[What you have to do]
List the three words the trailer commentary below uses to describe how the opening sequences show Arthur Fleck.

[Page text]
Interestingly, both trailers start with sequences which show how Arthur Fleck is either downtrodden or ignored, or vulnerable. Sympathy for the devil perhaps?

What I also found impressive were the fleeting glimpses of words or signs in the trailers, as well as some lines of dialogue. The cumulative effect of these words really add to the atmosphere of the trailer and suggest a dark, deep and psychologically challenging movie.

If that doesn’t sound like your kind of “comic book” movie, I understand. For my part I love all comic book movies, and the wider the variety of tone, the better. It looks like DC have something special here.

Whether or not the film is “good” or well-received is neither here nor there (early accounts are that the film, and Phoenix’s performance are stunning). What’s important is that we can appreciate the art that has gone into the making of the film, the construction of the trailers, and the artwork of the posters.

[Records from a data source]
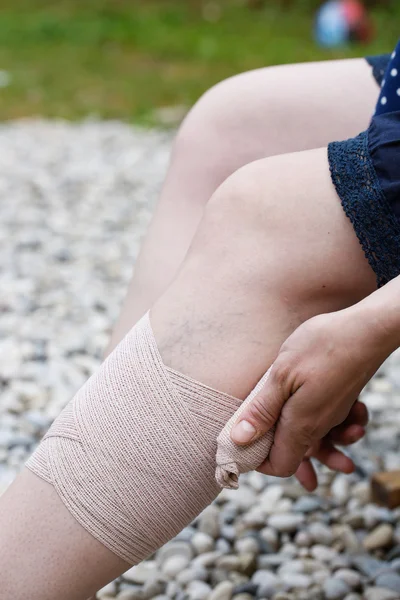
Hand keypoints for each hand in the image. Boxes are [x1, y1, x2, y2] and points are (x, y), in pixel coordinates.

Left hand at [230, 306, 390, 486]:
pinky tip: (296, 391)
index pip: (279, 465)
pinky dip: (309, 411)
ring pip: (309, 435)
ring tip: (273, 400)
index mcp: (301, 426)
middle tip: (255, 420)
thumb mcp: (282, 375)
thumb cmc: (322, 346)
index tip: (244, 440)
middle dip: (273, 444)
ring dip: (288, 424)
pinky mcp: (340, 400)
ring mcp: (333, 414)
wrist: (367, 329)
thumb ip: (262, 410)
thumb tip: (239, 439)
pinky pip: (326, 421)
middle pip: (295, 453)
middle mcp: (320, 426)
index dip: (259, 459)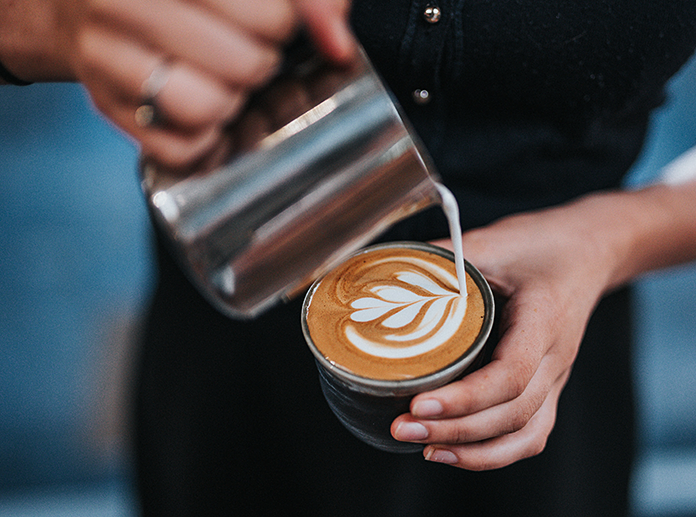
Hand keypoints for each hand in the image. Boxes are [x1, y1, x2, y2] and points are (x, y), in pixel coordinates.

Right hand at [54, 0, 354, 165]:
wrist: (87, 2)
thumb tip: (337, 43)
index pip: (267, 16)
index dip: (283, 23)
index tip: (271, 18)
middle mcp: (120, 3)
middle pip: (243, 65)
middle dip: (260, 63)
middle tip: (247, 51)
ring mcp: (104, 57)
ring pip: (204, 109)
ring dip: (229, 104)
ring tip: (222, 82)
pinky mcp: (106, 107)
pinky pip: (180, 150)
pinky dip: (205, 142)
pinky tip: (203, 113)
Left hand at [390, 195, 621, 469]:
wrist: (587, 250)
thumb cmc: (540, 244)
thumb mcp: (492, 240)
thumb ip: (442, 257)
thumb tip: (384, 271)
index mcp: (544, 320)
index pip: (510, 374)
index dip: (464, 397)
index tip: (418, 403)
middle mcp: (557, 357)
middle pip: (512, 413)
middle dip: (455, 429)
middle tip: (402, 428)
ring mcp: (556, 376)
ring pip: (526, 434)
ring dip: (474, 451)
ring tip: (425, 449)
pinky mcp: (548, 385)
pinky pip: (531, 433)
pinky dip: (495, 452)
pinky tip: (456, 452)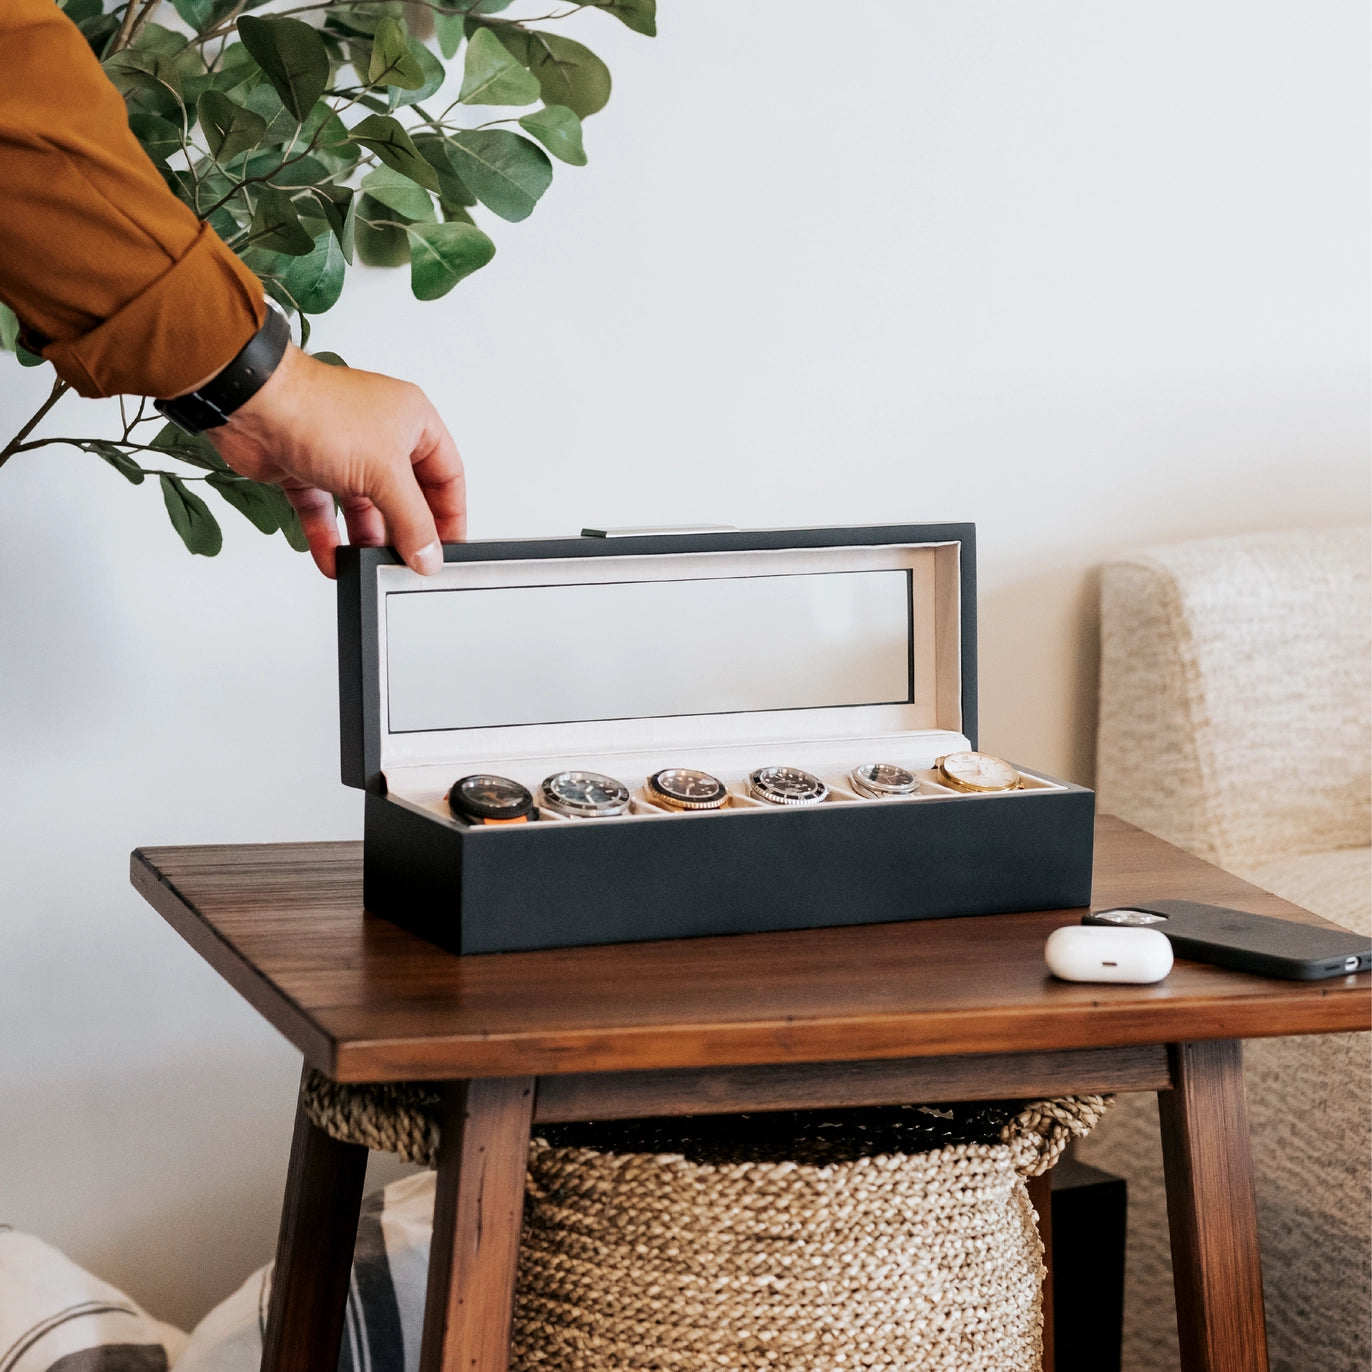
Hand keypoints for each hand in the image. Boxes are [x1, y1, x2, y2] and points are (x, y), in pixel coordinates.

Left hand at [206, 344, 464, 577]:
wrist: (251, 405)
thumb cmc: (317, 411)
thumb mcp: (384, 473)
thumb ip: (412, 520)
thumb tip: (429, 555)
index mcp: (412, 421)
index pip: (447, 474)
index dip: (451, 514)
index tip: (448, 548)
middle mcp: (381, 434)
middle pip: (407, 495)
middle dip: (407, 530)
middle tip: (411, 561)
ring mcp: (343, 453)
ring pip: (366, 507)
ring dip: (368, 539)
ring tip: (372, 564)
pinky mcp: (309, 469)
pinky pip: (327, 513)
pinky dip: (330, 538)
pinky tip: (334, 560)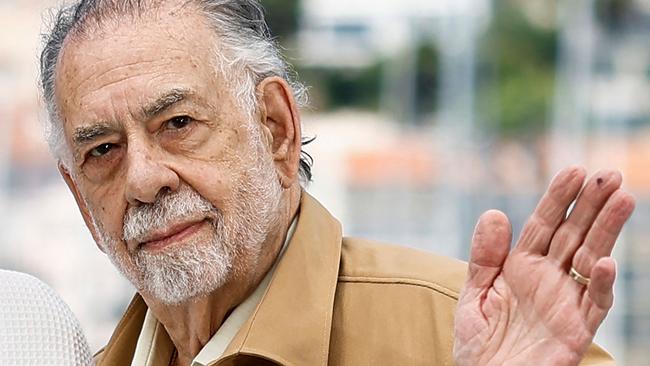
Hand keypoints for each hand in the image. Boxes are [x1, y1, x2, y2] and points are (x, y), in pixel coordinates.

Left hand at [453, 166, 634, 365]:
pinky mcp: (576, 331)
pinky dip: (598, 285)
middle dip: (591, 205)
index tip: (574, 170)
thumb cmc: (479, 344)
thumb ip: (484, 257)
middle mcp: (548, 279)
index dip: (558, 198)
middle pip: (573, 235)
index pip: (544, 224)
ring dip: (606, 231)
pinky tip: (603, 262)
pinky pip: (593, 305)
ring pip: (590, 260)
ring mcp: (565, 303)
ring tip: (622, 198)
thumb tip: (494, 212)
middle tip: (609, 174)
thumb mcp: (473, 295)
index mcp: (522, 267)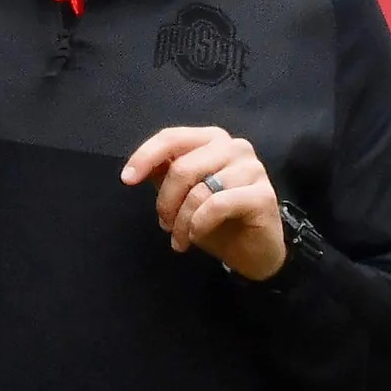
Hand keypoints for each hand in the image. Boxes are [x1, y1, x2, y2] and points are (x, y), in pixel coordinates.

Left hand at [120, 126, 286, 280]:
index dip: (145, 156)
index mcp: (213, 140)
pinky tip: (197, 237)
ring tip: (180, 239)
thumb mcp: (183, 195)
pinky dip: (199, 225)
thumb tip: (138, 166)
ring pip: (199, 190)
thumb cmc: (217, 220)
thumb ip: (164, 174)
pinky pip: (217, 206)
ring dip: (182, 221)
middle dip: (166, 203)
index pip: (172, 138)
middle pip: (182, 168)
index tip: (127, 179)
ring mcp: (252, 168)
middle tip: (165, 226)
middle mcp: (235, 147)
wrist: (253, 252)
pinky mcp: (262, 195)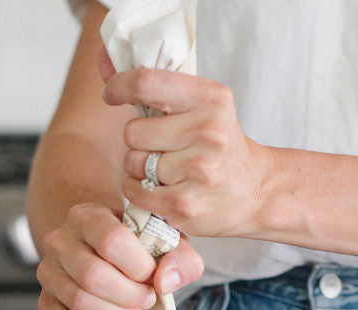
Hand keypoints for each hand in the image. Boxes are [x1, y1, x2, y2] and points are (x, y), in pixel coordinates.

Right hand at [36, 202, 203, 309]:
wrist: (102, 250)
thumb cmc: (135, 247)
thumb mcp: (166, 242)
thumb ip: (180, 258)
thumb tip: (166, 281)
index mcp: (89, 216)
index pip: (111, 241)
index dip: (138, 267)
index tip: (152, 277)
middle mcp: (61, 241)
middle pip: (93, 275)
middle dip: (129, 297)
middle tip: (147, 301)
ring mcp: (49, 272)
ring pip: (79, 301)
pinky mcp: (46, 300)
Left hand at [98, 45, 273, 238]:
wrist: (255, 191)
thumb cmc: (219, 145)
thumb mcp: (200, 106)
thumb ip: (153, 84)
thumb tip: (102, 59)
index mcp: (212, 99)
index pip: (146, 82)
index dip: (119, 86)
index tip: (112, 94)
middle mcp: (209, 132)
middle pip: (133, 131)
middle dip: (139, 140)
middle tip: (163, 147)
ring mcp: (198, 170)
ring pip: (133, 163)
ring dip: (140, 168)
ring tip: (169, 170)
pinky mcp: (185, 203)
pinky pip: (135, 190)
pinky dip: (140, 190)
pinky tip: (162, 189)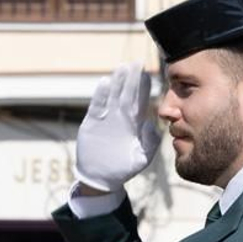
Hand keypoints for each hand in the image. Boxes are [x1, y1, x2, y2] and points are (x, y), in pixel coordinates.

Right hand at [75, 62, 161, 191]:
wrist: (101, 177)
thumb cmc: (123, 168)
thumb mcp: (141, 158)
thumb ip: (150, 143)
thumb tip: (149, 123)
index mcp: (134, 124)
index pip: (140, 100)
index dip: (143, 87)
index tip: (148, 73)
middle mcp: (121, 118)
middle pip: (127, 94)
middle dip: (131, 79)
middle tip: (136, 63)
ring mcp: (106, 119)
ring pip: (112, 96)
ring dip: (117, 82)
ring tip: (121, 67)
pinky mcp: (92, 123)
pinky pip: (97, 106)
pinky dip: (100, 95)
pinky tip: (105, 83)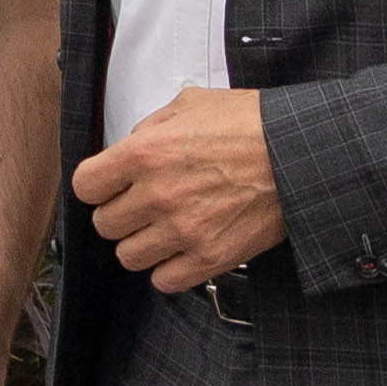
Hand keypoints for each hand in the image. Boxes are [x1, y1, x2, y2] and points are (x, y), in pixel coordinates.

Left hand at [77, 84, 286, 295]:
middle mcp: (157, 195)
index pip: (85, 186)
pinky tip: (180, 252)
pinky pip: (165, 281)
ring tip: (161, 231)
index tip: (108, 186)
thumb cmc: (253, 125)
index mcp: (144, 154)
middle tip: (140, 207)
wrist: (301, 154)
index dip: (97, 185)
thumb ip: (152, 126)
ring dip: (141, 244)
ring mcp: (184, 230)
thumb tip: (135, 143)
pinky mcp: (211, 257)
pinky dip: (168, 270)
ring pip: (129, 256)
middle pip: (104, 224)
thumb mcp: (191, 104)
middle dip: (119, 214)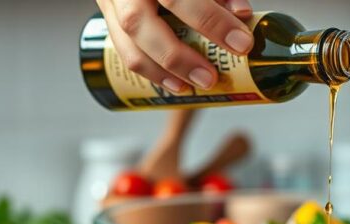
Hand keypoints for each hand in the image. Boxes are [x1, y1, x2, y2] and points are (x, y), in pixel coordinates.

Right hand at [97, 0, 254, 92]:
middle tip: (209, 78)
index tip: (241, 43)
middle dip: (177, 57)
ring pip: (125, 42)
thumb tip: (241, 14)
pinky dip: (148, 70)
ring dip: (158, 72)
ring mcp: (110, 1)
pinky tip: (172, 83)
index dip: (212, 21)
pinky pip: (121, 47)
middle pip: (140, 23)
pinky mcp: (107, 14)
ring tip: (188, 88)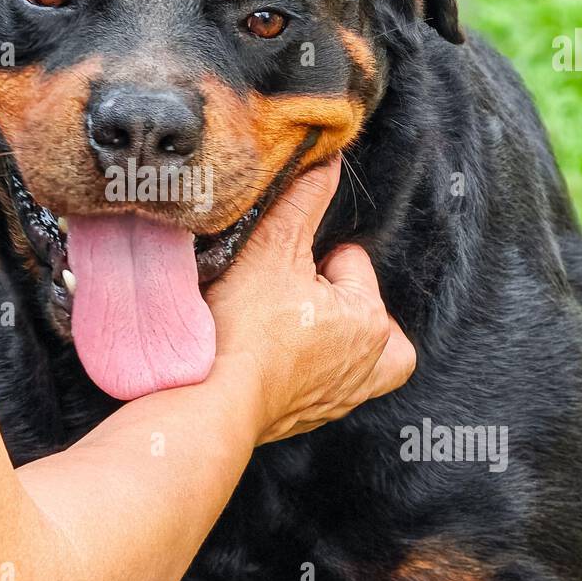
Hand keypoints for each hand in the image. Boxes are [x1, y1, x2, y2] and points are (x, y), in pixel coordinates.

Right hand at [205, 158, 415, 444]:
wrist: (211, 399)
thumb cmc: (245, 327)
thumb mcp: (273, 246)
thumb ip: (304, 199)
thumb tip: (326, 161)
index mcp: (370, 321)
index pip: (352, 261)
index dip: (315, 255)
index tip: (282, 270)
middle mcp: (367, 365)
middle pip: (366, 310)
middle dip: (337, 299)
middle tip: (294, 296)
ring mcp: (340, 398)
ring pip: (356, 356)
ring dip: (332, 337)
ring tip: (294, 325)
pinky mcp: (309, 419)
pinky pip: (327, 387)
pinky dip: (311, 370)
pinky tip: (279, 357)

[Output below]
downtrodden, ignored, vulnerable